Earlier today things looked grim. Mass protests have been ongoing in Kiev for three days. There were reports of plans to use force, prompting Ukrainian Defense Minister Kuzmuk to say there would be no movement of troops because of the unrest and appealing to the army to keep calm.
Ukraine is deeply divided along ethnic, geographic, and historical lines. According to MSNBC election results split the country along territorial lines, with the north and west largely supporting Yushchenko while the south and east backed Yanukovych.
An estimated 20 percent of Ukraine's 47 million population are ethnic Russians. Ukraine, which was first absorbed by Russia in the 18th century was the second-most important Soviet Union after Russia, and remains heavily dependent on Russia for energy.
Western and Northern Ukraine lean more toward Europe and the West, like Yushchenko.
Ukraine's geographic situation makes the situation all the more dangerous. The New York Times reported about Ukraine's election crisis in cold war terms, calling the situation a "cold-war-style proxy confrontation:"
Not since NATO's war in Kosovo, or perhaps the cold war itself, have the political differences between Russia and the West appeared so starkly as they have in Ukraine's disputed presidential election.
It is not just that Russia and President Vladimir V. Putin himself have come out so strongly for the candidate promising closer relations with Moscow, Viktor F. Yanukovich, while Europe and the United States are supporting Viktor A. Yushchenko, albeit more subtly.

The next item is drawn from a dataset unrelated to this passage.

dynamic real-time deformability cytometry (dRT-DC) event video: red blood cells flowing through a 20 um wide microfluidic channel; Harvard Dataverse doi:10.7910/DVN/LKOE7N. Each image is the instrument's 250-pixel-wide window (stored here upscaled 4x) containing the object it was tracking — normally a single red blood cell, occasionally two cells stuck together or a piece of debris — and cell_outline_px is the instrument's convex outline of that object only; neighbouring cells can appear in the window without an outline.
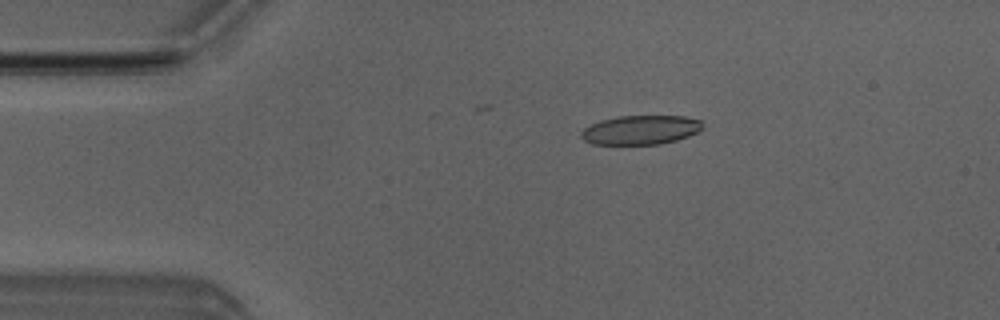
{"species": "Egyptian fruit bat (a non-hibernating species)", "species_latin": "Rousettus aegyptiacus", "temperature_condition": "room temperature", "stored_images_in_passage": 5, "camera_frame_rate_fps": 3000, "um_per_image_px": 0.085, "animal": {"sex": "male"}, "frame": {"image": 1, "passage_image": 5, "time_ms": 5.667, "image_size_px": [1000, 320], "cell_outline_px": [[704, 128], [688, 136], [676, 140], [660, 144], [592, 144], [584, 140], [580, 136], [580, 132], [584, 128], [600, 120], [620, 116], [684, 116], [700, 120], [704, 124]], "centroid_in_image_um": [54.46, 11.04], "position_along_channel_um": 30.5, "area_um2": 20.63}}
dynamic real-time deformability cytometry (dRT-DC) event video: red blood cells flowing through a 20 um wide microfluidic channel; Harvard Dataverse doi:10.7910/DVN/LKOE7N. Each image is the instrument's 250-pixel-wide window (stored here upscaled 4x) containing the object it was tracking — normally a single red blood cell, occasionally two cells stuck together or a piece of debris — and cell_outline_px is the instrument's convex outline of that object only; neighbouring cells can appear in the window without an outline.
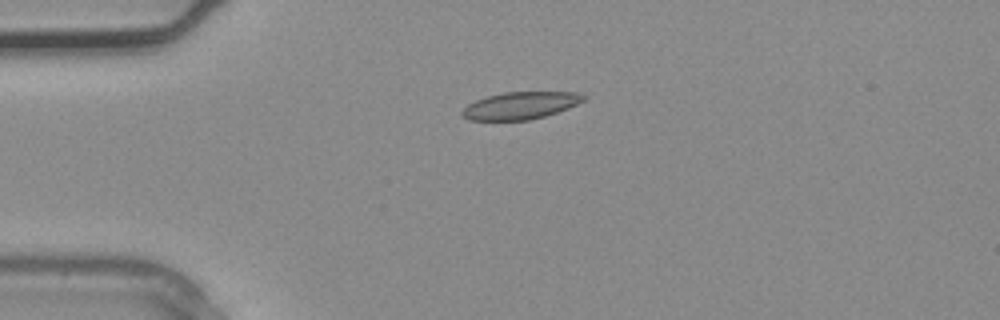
{"species": "common noctule bat (a hibernating species)", "species_latin": "Nyctalus noctula", "temperature_condition": "warm", "stored_images_in_passage": 1, "camera_frame_rate_fps": 3000, "um_per_image_px": 0.085, "animal": {"sex": "male", "body_mass_g": 20.4}, "frame": {"image": 1, "passage_image": 1, "time_ms": 0.0, "image_size_px": [1000, 320], "cell_outline_px": [[588, 96], [584, 100], [568, 108], [544, 116], [528, 120], [468, 120], [460, 116], [460, 112], [468, 104], [476, 100], [488, 96], [504, 92], [580, 92]], "centroid_in_image_um": [44.22, 8.97], "position_along_channel_um": 40.8, "area_um2": 19.31}}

It is that both sides - rivals in what the United Financial Group, a Moscow investment banking company, calls "a cold-war-style proxy confrontation" - have staked out diametrically opposed views of what unfolded in Ukraine.

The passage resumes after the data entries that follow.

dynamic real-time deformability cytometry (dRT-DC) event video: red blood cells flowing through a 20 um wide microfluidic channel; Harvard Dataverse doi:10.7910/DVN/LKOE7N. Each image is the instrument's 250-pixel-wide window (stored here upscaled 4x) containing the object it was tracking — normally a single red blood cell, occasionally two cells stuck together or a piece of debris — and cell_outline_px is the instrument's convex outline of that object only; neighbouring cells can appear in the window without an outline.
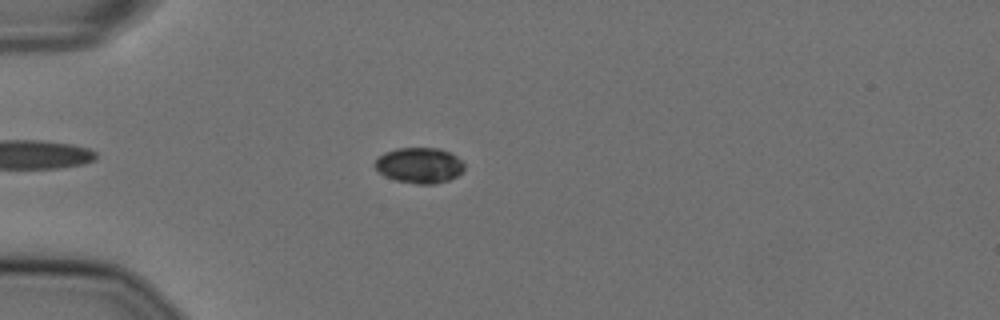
{"species": "Egyptian fruit bat (a non-hibernating species)", "species_latin": "Rousettus aegyptiacus", "temperature_condition": "cold", "stored_images_in_passage": 49, "camera_frame_rate_fps": 3000, "um_per_image_px": 0.085, "animal": {"sex": "female"}, "frame": {"image": 1, "passage_image": 9, "time_ms": 2.667, "image_size_px": [1000, 320], "cell_outline_px": [[464, 168], [456, 176], [448, 180], [436, 184], [416, 184], [396, 180], [384, 176], [372, 164], [384, 152], [396, 148], [440, 148], [452, 152], [464, 164]], "centroid_in_image_um": [35.64, 14.04], "position_along_channel_um": 49.4, "area_um2": 18.61}}
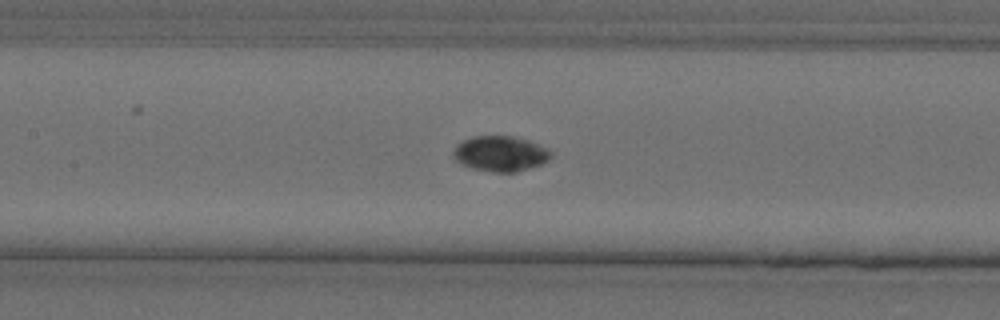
{"frame": {"image": 2, "passage_image": 20, "time_ms": 6.333, "image_size_px": [1000, 320], "cell_outline_px": [[552, 156], [548, 160], [540, 164], [516, 172], [492, 172], [472, 168], [460, 164], [452, 156], [452, 152], [456, 144], [472, 136], [512, 136], [528, 140], [552, 152]], "centroid_in_image_um": [42.48, 13.06], "position_along_channel_um": 164.9, "area_um2": 20.06}}
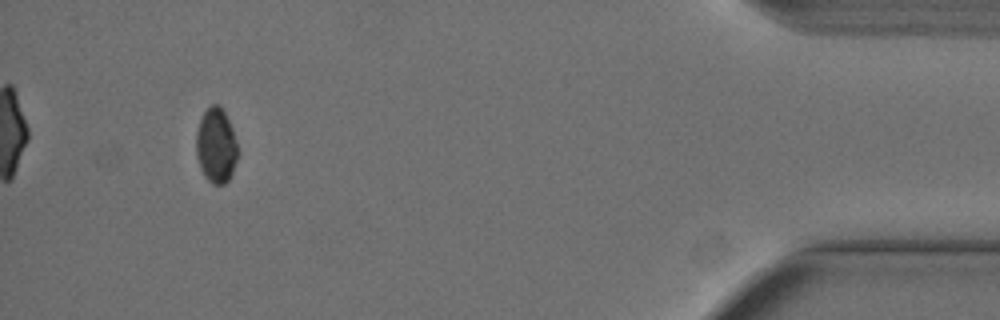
{"frame": {"image": 3, "passage_image": 46, "time_ms": 15.0, "image_size_px": [1000, 320], "cell_outline_px": [[236, 160], [232, 172], [228, 180], [224, 184], [212, 184], [204, 176], [200, 168], [196, 156], [196, 132], [200, 120], [204, 112], [212, 104], [220, 104], [232, 128], [236, 144]], "centroid_in_image_um": [18.33, 12.38], "position_along_channel_um": 416.9, "area_um2": 17.92}, "authors_computed_cell_mechanics": {"area_um2": 19.5364, "velocity_mm_per_s": 3.6289, "shape_relaxation_time_tau1_ms": 3.3388, "shape_relaxation_time_tau2_ms": null, "deformation_change_tau1": 0.0717, "deformation_change_tau2": null}}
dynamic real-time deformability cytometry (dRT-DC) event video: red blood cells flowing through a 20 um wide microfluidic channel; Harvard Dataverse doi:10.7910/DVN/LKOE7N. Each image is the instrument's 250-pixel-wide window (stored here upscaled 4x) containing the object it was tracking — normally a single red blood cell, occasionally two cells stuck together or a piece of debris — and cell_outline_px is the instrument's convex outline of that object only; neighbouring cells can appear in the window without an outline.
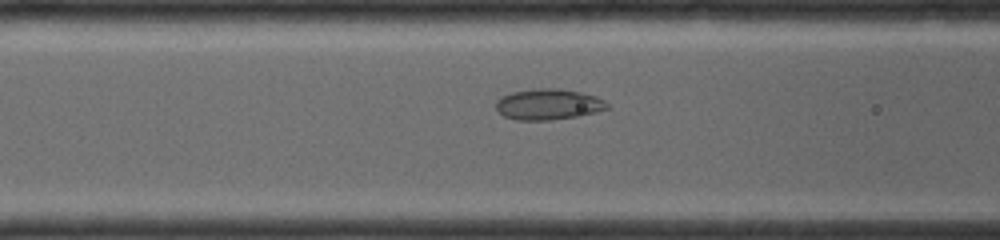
{"species": "common noctule bat (a hibernating species)", "species_latin": "Nyctalus noctula", "temperature_condition": "room temperature", "stored_images_in_passage": 16, "camera_frame_rate_fps": 4000, "um_per_image_px": 0.085, "animal": {"sex": "female", "body_mass_g": 19.0, "forearm_length_mm": 56.7}, "frame": {"image": 1, "passage_image": 12, "time_ms": 3.0, "image_size_px": [1000, 240], "cell_outline_px": [[612, 108], [596, 112], [576, 116], [548, 120], [516, 120], [504, 116], [496, 108], [496, 100], [500, 96], [512, 92], [536, 88], [560, 88], [580, 92], [596, 96], [604, 100]], "centroid_in_image_um": [46.61, 8.86], "position_along_channel_um": 120.0, "area_um2": 20.11}}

Mr. Putin, through a Kremlin spokesman, called "open and honest" an election that the European Union, the United States and the Organization for Security and Cooperation in Europe called everything but that.
The Washington Post saw the U.S. engaged in a balancing act seeking to support Ukrainian demonstrators without risking an open break with Russian President Vladimir Putin:
"This is not a U.S.-Russia issue," an administration official said, speaking on the condition of anonymity because of sensitive diplomacy. "It is not an East-West issue." He said that a fully democratic Ukraine would have to have close relations with Russia, no matter who wins the presidency.
I often wonder if it wouldn’t be better if Condoleezza Rice was a China expert. But at times like these, it's good to have a National Security Advisor and Secretary of State designate who is recognized as a Russia expert.